Salutation : « Efo medekou morning ». medekou = pardon. Le mina disant moudekoukou (formidable paronyme accentué).

Elle me demande de lui régler sa montre : « Efo Medekou set nye watch nam ».

J’aurais voulu me transformer en fumée et filer à l’anglaise par la fenêtre pendant qu’il était encore temps, submergé et admonesté de tant de « Efo Medekou ». De sources bien informées (c’est-à-dire que c’est un ami qui me l’a dit), même quand une fille du Ghana s’apprête à vous insulter, elle commence par demander pardon (« Efo Medekou ») avant d’ajouter l’insulte en chute de phrase.

Exemple :

L’une des insultes les plus usitées dans la langue featured Ewé-Anglais est de vous dire « Je chie pour toi » (ne me demandez pas pourquoi). En éwé, ça donne un truc du genre « Mé Gné Mi Nawo Sia ». Une fille Ghanéenne vous insultera plutôt en les termes suivants : « Efo Médékou Mé Gné Mi Nawo Sia » (Monsieur, Pardon, je chie pour toi). Je ne sais pas pour vous mais au moins en ce moment là, ça prouve qu’elle y a vraiment mis du sien pour chier pour vous !

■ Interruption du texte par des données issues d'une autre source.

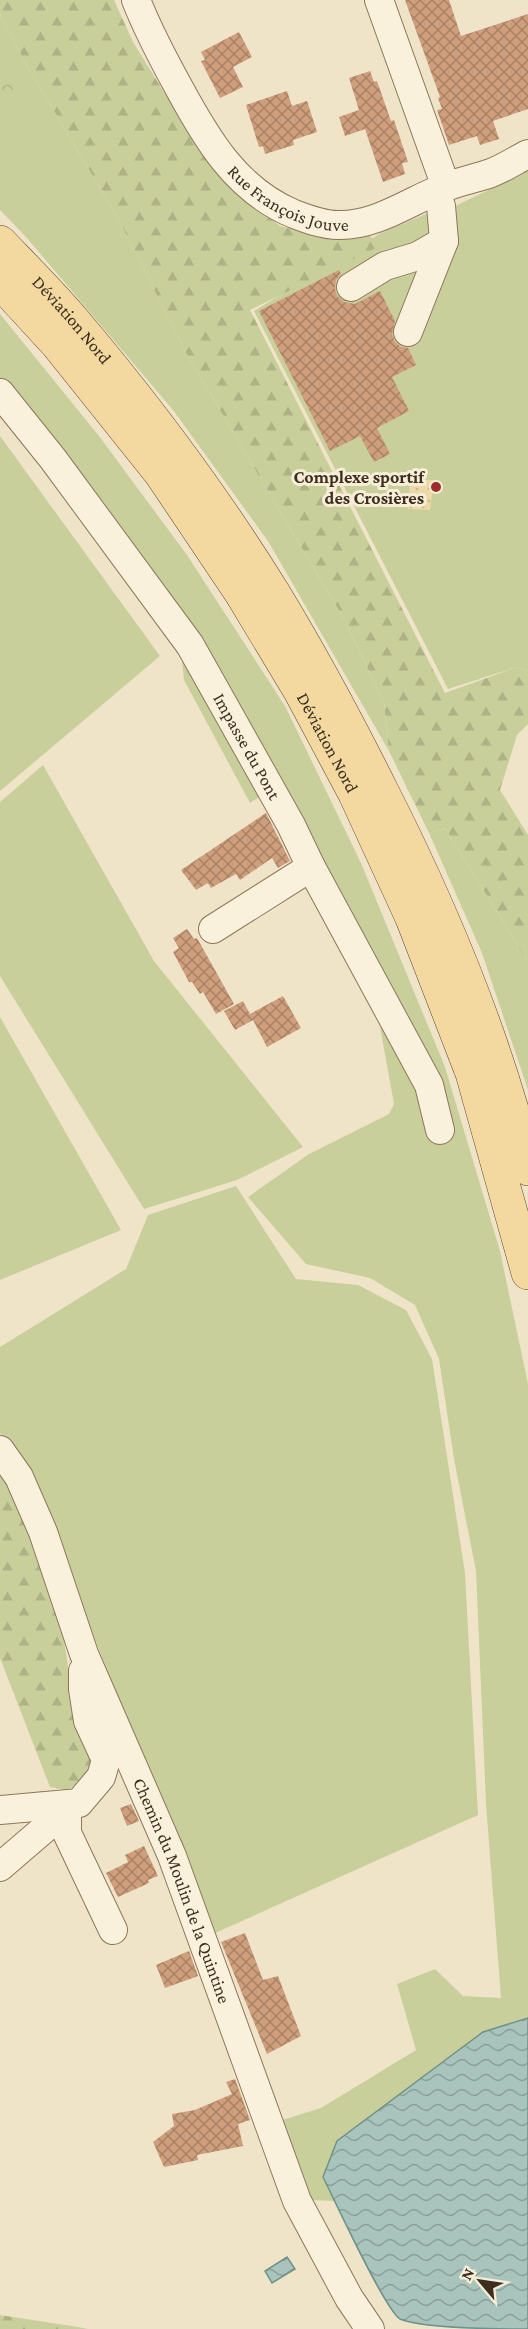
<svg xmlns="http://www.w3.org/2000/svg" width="528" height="2329" font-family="'Crimson Pro',serif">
<defs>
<pattern id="forest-firs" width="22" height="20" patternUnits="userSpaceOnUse" patternTransform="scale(1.5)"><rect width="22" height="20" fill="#c9cf9b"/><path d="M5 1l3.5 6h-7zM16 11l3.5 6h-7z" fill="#aeb285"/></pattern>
<pattern id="sand-dots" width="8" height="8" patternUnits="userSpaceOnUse" patternTransform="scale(1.5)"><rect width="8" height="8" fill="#ecd9a5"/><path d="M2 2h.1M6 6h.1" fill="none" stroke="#cbbb8e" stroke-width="1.8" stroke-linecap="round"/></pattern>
<pattern id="park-crowns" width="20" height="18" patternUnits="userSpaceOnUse" patternTransform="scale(1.5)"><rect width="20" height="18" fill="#c9cf9b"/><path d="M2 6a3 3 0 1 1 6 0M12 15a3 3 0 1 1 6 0" fill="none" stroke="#aeb285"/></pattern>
<pattern id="water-waves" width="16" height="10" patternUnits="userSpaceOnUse" patternTransform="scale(1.5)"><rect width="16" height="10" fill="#a9c4bc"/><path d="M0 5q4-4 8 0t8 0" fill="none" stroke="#8ba098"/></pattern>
<pattern id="building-cross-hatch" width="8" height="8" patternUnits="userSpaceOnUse" patternTransform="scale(1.5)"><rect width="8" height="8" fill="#cf9f7d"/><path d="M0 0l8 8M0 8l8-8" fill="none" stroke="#a98266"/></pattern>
</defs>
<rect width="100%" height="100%" fill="#f0e4c8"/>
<g fill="#c9cf9b">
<path d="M0,15L26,64L120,222L186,353L344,619L384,703L389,751L268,541L173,410L26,237L0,210Z"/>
<path d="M528,171V671L517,667L448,689L254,311L381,233L433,211L455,206Z"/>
<path d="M0,314L99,436L187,555L285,706L361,863L445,1067L500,1251L528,1384V2018L483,2032L323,2176L335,2201L307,2200L279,2121L321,2108L416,2050L397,1984L435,1969L463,1996L501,1998L486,1804L476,1571L454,1459L439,1359L415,1305L370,1278L306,1264L248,1197L309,1154L389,1114L394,1104L379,1021L270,790L250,803L184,680L179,631L0,383Z"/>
<path d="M0,436L160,656L0,791Z"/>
<path d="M43,765L154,961L303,1147L237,1180L144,1209L0,976V802Z"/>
<path d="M445,828L528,962V1090L482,953L429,833Z"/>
<path d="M0,1017L121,1230L0,1280Z"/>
<path d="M236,1186L296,1279L358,1285L406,1310L432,1359L465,1573L478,1815L213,1934L27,1470L0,1433V1347L126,1269L148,1215Z"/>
</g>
<g fill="url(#forest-firs)">
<path d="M0,0H114L133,42L208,163L241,194L280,226L322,237L369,234L378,247L250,310L445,693L517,667L528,671V724L517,735L500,790L528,835V962L445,828L429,833L389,751L384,703L344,619L186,353L120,222L26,64L0,15Z"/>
<path d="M0,1464L57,1594L69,1673L92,1749L90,1773L68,1790L50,1787L0,1658Z"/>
<path d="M0,2315L78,2327L88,2329H0Z"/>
</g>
<path fill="url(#sand-dots)" d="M410,479L434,480L430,510L408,509Z"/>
<path fill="url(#park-crowns)" d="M0,62L16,87L0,98Z"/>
<g fill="url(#water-waves)" stroke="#6f938a" stroke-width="1.5">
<path d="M528,2018V2329C498,2329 424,2329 400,2319C385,2310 334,2199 323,2177L337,2141L483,2032Z"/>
<path d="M287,2257L295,2269L272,2283L265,2271Z"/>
</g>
<g fill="url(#building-cross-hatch)">
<path d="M405,0H449L461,36L528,14V109L493,121L499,139L480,145L477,136L449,145L437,110L442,109L438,98L440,97Z"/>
<path d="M239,32L252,57L233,67L243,87L220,98L201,61L205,60L201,52Z"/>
<path d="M370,71L374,82L377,81L391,121L394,120L408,162L402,163L405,174L383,182L365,129L345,136L339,117L359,110L349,78Z"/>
<path d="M287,91L292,106L307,101L317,132L293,140L294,145L265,154L263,146L259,147L246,105Z"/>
<path d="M339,270L341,274L336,280L335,288L337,296L344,302L355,304L380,291L395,321L392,334L395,342L401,347L408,348L416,365L392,377L409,411L377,428L390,454L374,462L360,436L330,451L259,311Z"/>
<path d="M266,813L290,861L278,868L272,858L240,880L236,874L211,888L208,883L196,890L181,870Z"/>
<path d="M187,929L194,939L197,938L234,1004L216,1014L203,992L200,994L192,982H189L173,952L179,948L173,938Z"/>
<path d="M283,996L301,1028L267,1047L253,1020L235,1030L224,1011L243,1001L250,1014Z"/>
<path d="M131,1804L139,1821L127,1826L120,1808Z"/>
<path d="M144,1846L158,1876L148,1880L149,1883L118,1897L106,1873L128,1862L125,1855Z"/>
<path d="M245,1933L263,1980L278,1976L301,2036L267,2054L221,1942Z"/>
<path d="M189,1951L198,1976L165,1988L156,1965Z"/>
<path d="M235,2079L250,2120L238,2124L243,2146L197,2155L198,2160L164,2167L153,2142L174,2126L172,2114L195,2110L232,2094L226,2082Z"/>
</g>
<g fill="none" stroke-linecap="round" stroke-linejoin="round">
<g stroke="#8d765c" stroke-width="30">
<g id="minor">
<path id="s1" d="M136,0C148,30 162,57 178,86C206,138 236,190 294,214C307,219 323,225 338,225C378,226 412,199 448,186C462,181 477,178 491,173C504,168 516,160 528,154"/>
<path d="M379,0L446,187"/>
<path d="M351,287L385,266L418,256L444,241"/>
<path d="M408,332L444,241L441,206L435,192"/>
<path id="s2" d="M0,393L53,459L190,645L291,825L311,867L429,1085L440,1130"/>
<path d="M213,929L311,867"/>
<path id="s3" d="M0,1450L19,1477L43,1532L84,1654L172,1856L297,2201L349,2298L370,2329"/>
<path d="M67,1805V1833L113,1930"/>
<path d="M0,1810L79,1803L101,1777L106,1760L88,1721L83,1689V1671"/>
<path d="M0,1867L50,1824L67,1816"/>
</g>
</g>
<g stroke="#5b4430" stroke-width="34">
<g id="major">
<path id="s4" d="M0,242C25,268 51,294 74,321C146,406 214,497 273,592C312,656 348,723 382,791C443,911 496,1038 528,1169"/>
<path id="s5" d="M0,282L57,344L161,474L241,593L300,691L355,794L412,918L472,1073L528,1273"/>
</g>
</g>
<use href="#minor" stroke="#faf1dc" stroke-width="28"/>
<use href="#major" stroke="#f3d9a0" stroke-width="33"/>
</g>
<circle fill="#9e2a2b" stroke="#f7eed8" stroke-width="2" cx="436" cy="487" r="6"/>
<g text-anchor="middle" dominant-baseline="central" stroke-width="6" stroke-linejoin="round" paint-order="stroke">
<g font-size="18" fill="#3d2e20" stroke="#f7eed8">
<text stroke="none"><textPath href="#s1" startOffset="261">Rue François Jouve</textPath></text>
<text stroke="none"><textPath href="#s4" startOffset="106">Déviation Nord</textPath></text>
<text stroke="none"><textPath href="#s5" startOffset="567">Déviation Nord</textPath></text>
<text stroke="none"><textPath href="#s2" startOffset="432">Impasse du Pont</textPath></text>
<text stroke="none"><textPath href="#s3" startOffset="478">Chemin du Moulin de la Quintine</textPath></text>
</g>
<g font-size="18" font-weight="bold" fill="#3d2e20" stroke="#f7eed8" text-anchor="end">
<text x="424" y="477">Complexe sportif<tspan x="424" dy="21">des Crosières</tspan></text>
</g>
</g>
<g transform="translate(480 2281) rotate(299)" stroke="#f7eed8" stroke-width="4.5" paint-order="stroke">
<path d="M0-4.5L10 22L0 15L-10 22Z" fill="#3d2e20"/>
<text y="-9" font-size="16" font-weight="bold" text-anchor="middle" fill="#3d2e20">N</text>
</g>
</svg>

Enfin, que voulez vous ? C’est mes origines, ma culture que je transporte alors que je n’ai pas demandé à naître… comme tous les autres êtres humains d’ailleurs, sauf le premier homo sapiens.

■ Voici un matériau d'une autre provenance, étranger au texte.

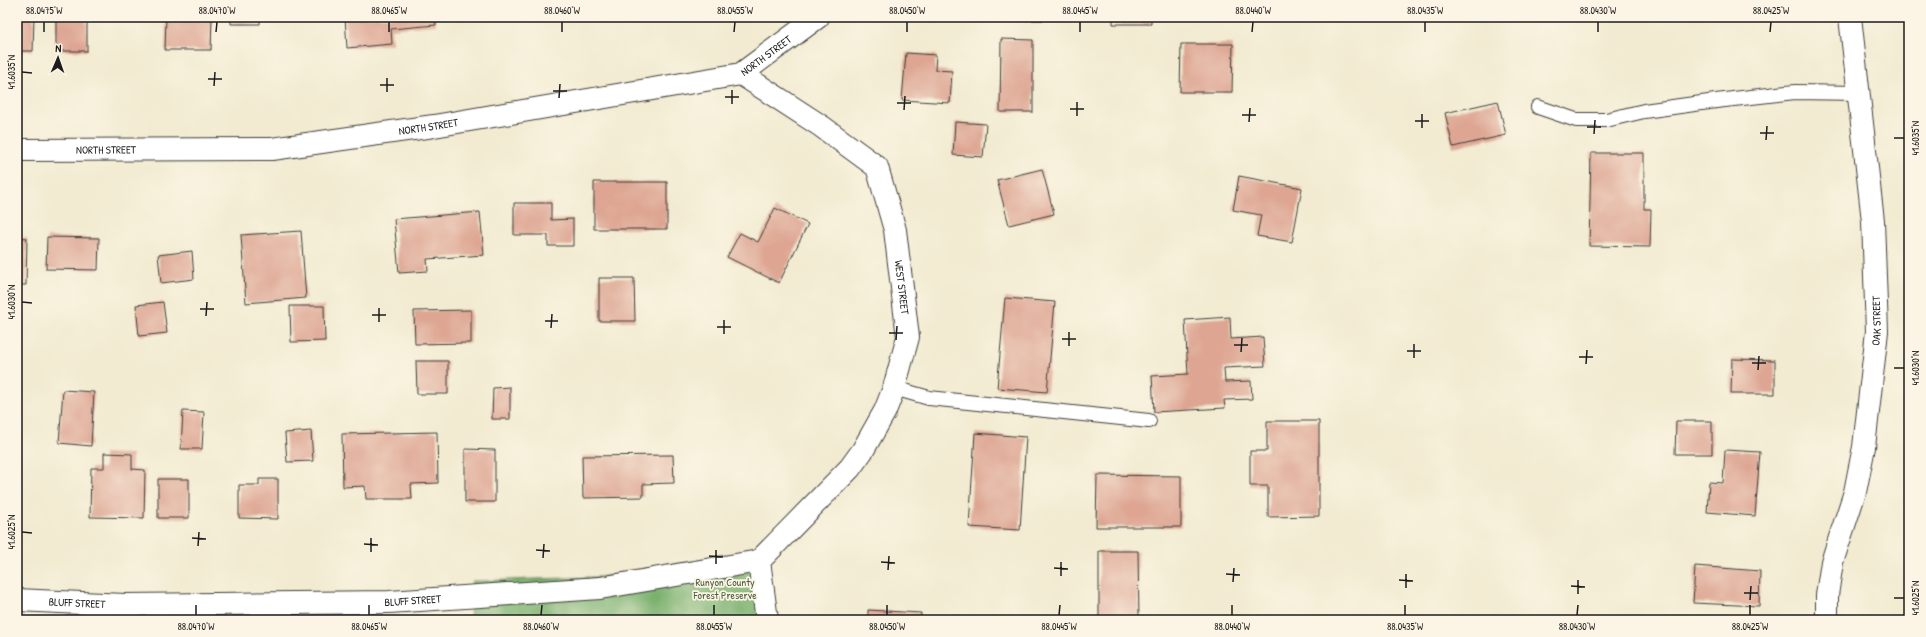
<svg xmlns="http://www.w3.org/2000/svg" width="1926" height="637" viewBox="0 0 1926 637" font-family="'Patrick Hand',sans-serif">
  <rect width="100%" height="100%" fill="#fcf5e5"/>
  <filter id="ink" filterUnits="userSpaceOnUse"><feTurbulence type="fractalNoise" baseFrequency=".025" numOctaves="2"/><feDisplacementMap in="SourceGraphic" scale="8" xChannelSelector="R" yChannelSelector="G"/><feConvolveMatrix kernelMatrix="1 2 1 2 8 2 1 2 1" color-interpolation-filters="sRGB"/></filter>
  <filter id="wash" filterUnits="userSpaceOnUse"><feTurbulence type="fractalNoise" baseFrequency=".012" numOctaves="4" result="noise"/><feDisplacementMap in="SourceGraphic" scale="16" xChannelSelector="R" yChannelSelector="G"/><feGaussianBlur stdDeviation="0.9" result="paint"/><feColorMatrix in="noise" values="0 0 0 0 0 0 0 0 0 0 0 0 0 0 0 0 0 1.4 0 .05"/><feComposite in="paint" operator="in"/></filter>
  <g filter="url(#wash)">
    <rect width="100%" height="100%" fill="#f2ebd1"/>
    <path fill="#7ab16e" stroke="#4b6645" d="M757 551 760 620H470L472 581 601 577Z"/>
    <g id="blocks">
      <path fill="#dda592" d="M17 17H34L33 51H17Z
        M56 17H87V51H56Z
        M166 17H212L211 50H165Z
        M231 17H260V24H231Z
        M345 17H435L436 25 391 29 392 44 347 48Z
        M499 17H525V19L499 18Z
        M1021 17H1070V20H1021Z
        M1113 17H1151V24H1113Z
        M1001 39 1033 40V112H1000Z
        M1181 44H1233L1232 92H1180Z
        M906 53 936 55 935 70 952 71 950 103 902 100Z
        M1498 101 1506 135 1453 147 1445 113Z
        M955 122 986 124 983 157 953 155Z
        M1591 153H1644V209H1651L1650 247 1589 246Z
        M1042 169 1054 214 1009 225 997 180Z
        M1239 176 1302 188 1292 242 1257 236 1261 215 1233 210Z
        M594 182H667V229H594Z
        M514 203H551V220L573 219V246H548V235H514Z
        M775 208 808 224 779 283 727 257 740 233 758 242Z
        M480 212 484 255 427 259 428 271 399 273 394 219Z
        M301 231 306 298 246 303 241 235Z
        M17 237 27 238 26 285H17Z
        M47 237 99 238 98 270 46 269Z
        M192 251 194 279 161 283 158 255Z
        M599 278H634L635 321H599Z
        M1005 298 1055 302 1047 392 997 388Z
        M163 302 167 333 139 336 136 305Z
        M290 306H324L325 341 291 342Z
        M471 310V343L415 344 414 311Z
        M1230 317 1231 339 1263 337 1265 366 1224 368 1225 382 1251 381 1252 399 1224 400 1225 408 1154 412 1152 376 1188 374 1185 320Z
        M1732 359 1775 360V394H1731Z
        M416 361H448V394H417Z
        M510 387V419H492L493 388Z
        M63 390 94 392 91 446 59 443Z
        M183 411 204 412 202 449H181Z
        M1267 421H1319V516L1268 517V486H1250V451H1267Z
        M1676 421H1712V454H1675Z
        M311 431 313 461 287 462 285 433Z
        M437 432 438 483 411 484 412 499H366L365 486 343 487 342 434Z
        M975 433 1026 437 1020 530 969 527Z
        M465 449 495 450V502H465Z
        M1725 450 1760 452 1755 516 1707 512 1709 482 1723 483Z
        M104 453 132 454V469L145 470 144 518 90 517 91 468H104Z
        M673 455 674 483 643 484V497L583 498 582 456Z
        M1097 475 1181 476V527H1096Z
        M158 479H189V518H158Z
        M259 479H278V519L239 518V485H259Z
        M1099 551H1138L1139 620H1099Z
        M1695 566 1760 571 1759 606 1693 603Z
        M868 610 921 613 920 620H868Z"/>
    </g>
  </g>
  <g filter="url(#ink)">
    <use href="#blocks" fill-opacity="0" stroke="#3c3b37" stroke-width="1"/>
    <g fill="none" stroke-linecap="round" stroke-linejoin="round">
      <defs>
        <path id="lane" d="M1538 107 1576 120H1606L1644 111 1716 101 1795 92 1860 93
          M894 388 929 398 1149 421"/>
        <g id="street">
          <path id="s1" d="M741 74 821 126 877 167 895 230 908 337 894 388 885 411 863 450 850 468 759 561 767 620"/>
          <path id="s2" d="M17 150 272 149 434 126 741 74 818 17"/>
          <path id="s3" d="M17 600 125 605 389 602 600 588 759 561"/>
          <path id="s4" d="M1827 620V595L1832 562 1855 492 1864 447 1877 331 1873 221 1850 17"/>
        </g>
      </defs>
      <use href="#lane" stroke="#3c3b37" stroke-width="16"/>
      <use href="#street" stroke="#3c3b37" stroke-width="24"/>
      <use href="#lane" stroke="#fff" stroke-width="14"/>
      <use href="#street" stroke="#fff" stroke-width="22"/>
    </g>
  </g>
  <path fill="none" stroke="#1c1c1c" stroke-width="1.5" d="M44 32V22M216 32 217 22M389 32V22M562 32V22M734 32 735 22M907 32V22M1080 32V22M1252 32 1253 22M1425 32V22M1598 32V22M1770 32 1771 22M22 72 32 73M208 79H222M380 85H394M214 86 215 72M553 91H567M387 92V78M725 97H739M559 98 560 84M897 103H911M732 104V90M1070 109H1084M904 110 905 96M1242 115H1256M1077 116V102M1415 121H1429M1249 122 1250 108M1587 127H1601M1422 128V114M1760 133H1774M1594 134 1595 120M1894 138H1904M1766 140 1767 126M22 302 32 303M200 309H214M372 315H386M206 316 207 302M545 321H558M379 322V308M717 327H731M551 328 552 314M889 333H903M724 334V320M1062 339H1076M896 340 897 326M1234 345H1248M1069 346V332M1407 351H1421M1241 352 1242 338M1579 357H1593M1414 358V344M1752 363H1766M1586 364 1587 350M1894 368H1904M1758 370 1759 356M22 532 32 533M192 538 206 539M364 544 378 545M198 546 199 532M536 550 550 551M371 552V538M709 556 723 557M543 558 544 544M881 562 895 563M716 564V550M1054 568 1068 569M888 570 889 556M1226 574 1240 575M1061 576V562M1399 580 1413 581M1233 582 1234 568M1571 586 1585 587M1406 588V574M1744 593H1758M1578 594V580M1894 598H1904M1750 600 1751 586M196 615V605M369 615V605M541 615 542 605M714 615V605M887 615V605M1059 615 1060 605M1232 615V605M1405 615V605M1577 615 1578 605M1750 615V605"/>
  <g text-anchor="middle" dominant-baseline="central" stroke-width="3.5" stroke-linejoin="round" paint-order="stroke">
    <g font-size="11" fill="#1c1c1c" stroke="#fcf5e5">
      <text stroke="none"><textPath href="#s2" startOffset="761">NORTH STREET</textPath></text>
      <text stroke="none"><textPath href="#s2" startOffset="413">NORTH STREET</textPath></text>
      <text stroke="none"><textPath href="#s2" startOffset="89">NORTH STREET</textPath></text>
      <text stroke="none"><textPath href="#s1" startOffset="288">WEST STREET</textPath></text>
      <text stroke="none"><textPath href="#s4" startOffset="305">OAK STREET</textPath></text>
      <text stroke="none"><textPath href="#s3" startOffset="396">BLUFF STREET</textPath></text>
      <text stroke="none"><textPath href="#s3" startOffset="60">BLUFF STREET</textPath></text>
    </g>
    <g font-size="11" fill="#475a3f" stroke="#fcf5e5">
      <text x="725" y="582">Runyon County<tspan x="725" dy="13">Forest Preserve</tspan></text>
    </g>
  </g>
  <rect width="1926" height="637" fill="none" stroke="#fcf5e5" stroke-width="44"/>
  <g transform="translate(58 58) rotate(2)" stroke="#fcf5e5" stroke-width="3" paint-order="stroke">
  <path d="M0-3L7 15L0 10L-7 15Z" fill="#1c1c1c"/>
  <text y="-6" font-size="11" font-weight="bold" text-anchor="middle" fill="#1c1c1c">N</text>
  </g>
  <rect x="22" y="22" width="1882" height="593" fill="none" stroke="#1c1c1c" stroke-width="1.5"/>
  <g font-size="10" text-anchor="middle" fill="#1c1c1c">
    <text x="44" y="14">88.0475°W</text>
    <text x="217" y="14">88.0470°W</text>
    <text x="389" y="14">88.0465°W</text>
    <text x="562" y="14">88.0460°W</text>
    <text x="735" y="14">88.0455°W</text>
    <text x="907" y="14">88.0450°W</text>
    <text x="1080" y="14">88.0445°W</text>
    <text x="1253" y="14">88.0440°W</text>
    <text x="1425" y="14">88.0435°W</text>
    <text x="1598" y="14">88.0430°W</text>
    <text x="1771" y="14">88.0425°W</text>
    <text transform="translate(11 72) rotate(-90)" y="4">41.6035°N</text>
    <text transform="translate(1915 138) rotate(-90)" y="4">41.6035°N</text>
    <text transform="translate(11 302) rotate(-90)" y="4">41.6030°N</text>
    <text transform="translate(1915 368) rotate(-90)" y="4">41.6030°N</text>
    <text transform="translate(11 532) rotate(-90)" y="4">41.6025°N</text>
    <text transform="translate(1915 598) rotate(-90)" y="4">41.6025°N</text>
    <text x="196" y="630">88.0470°W</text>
    <text x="369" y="630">88.0465°W</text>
    <text x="541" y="630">88.0460°W</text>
    <text x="714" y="630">88.0455°W</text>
    <text x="887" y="630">88.0450°W</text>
    <text x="1059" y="630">88.0445°W</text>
    <text x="1232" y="630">88.0440°W</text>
    <text x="1405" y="630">88.0435°W</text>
    <text x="1577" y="630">88.0430°W</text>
    <text x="1750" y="630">88.0425°W</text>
  </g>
</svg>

A mon retour à Lomé quelques heures et quelques « Efo Medekou » plus tard, je me rendis avec mon collègue Hans Justinov, qui m’avait rejoint au bureau, dans un restaurant des spécialités du Nord-Togo. Sur la carte, on y proposait notamment du varan, du boa, du python et autres subtilités de reptiles dont je vous épargne l’énumération histoire de ne pas vous rouler des yeux de merlan frit devant votre écran. Le comble aurait d’ailleurs été atteint, si nous avions quitté le restaurant après avoir payé l’addition en monnaie de singe… mais enfin… En ce moment-là qui d’entre nous ou du restaurateur serait devenu le dindon de la farce. Enfin, trêve d’animosités ! A notre sortie de la gargote j’avais mon estomac mijotant intérieurement d’Akpan(pâte de maïs), d’une sauce dont le nom m’est totalement inconnu, de quelques pattes de varan, et d’un échantillon de viande de boa.

Akpan

Une fois le tout arrosé d’un tchoukoutchou (bière de mil) moussé jusqu’à la bordure de la calebasse en bois, je m’en suis remis aux bras de morphée que me tendait mon lit, et je m’endormis des souvenirs du village plein la tête et de la viande de reptiles plein le ventre. Je me sentais comme Di Caprio avalant du sang de serpent dans le film The Beach…

C’était à n’en point douter un samedi initiatique inattendu… mais plutôt réussi.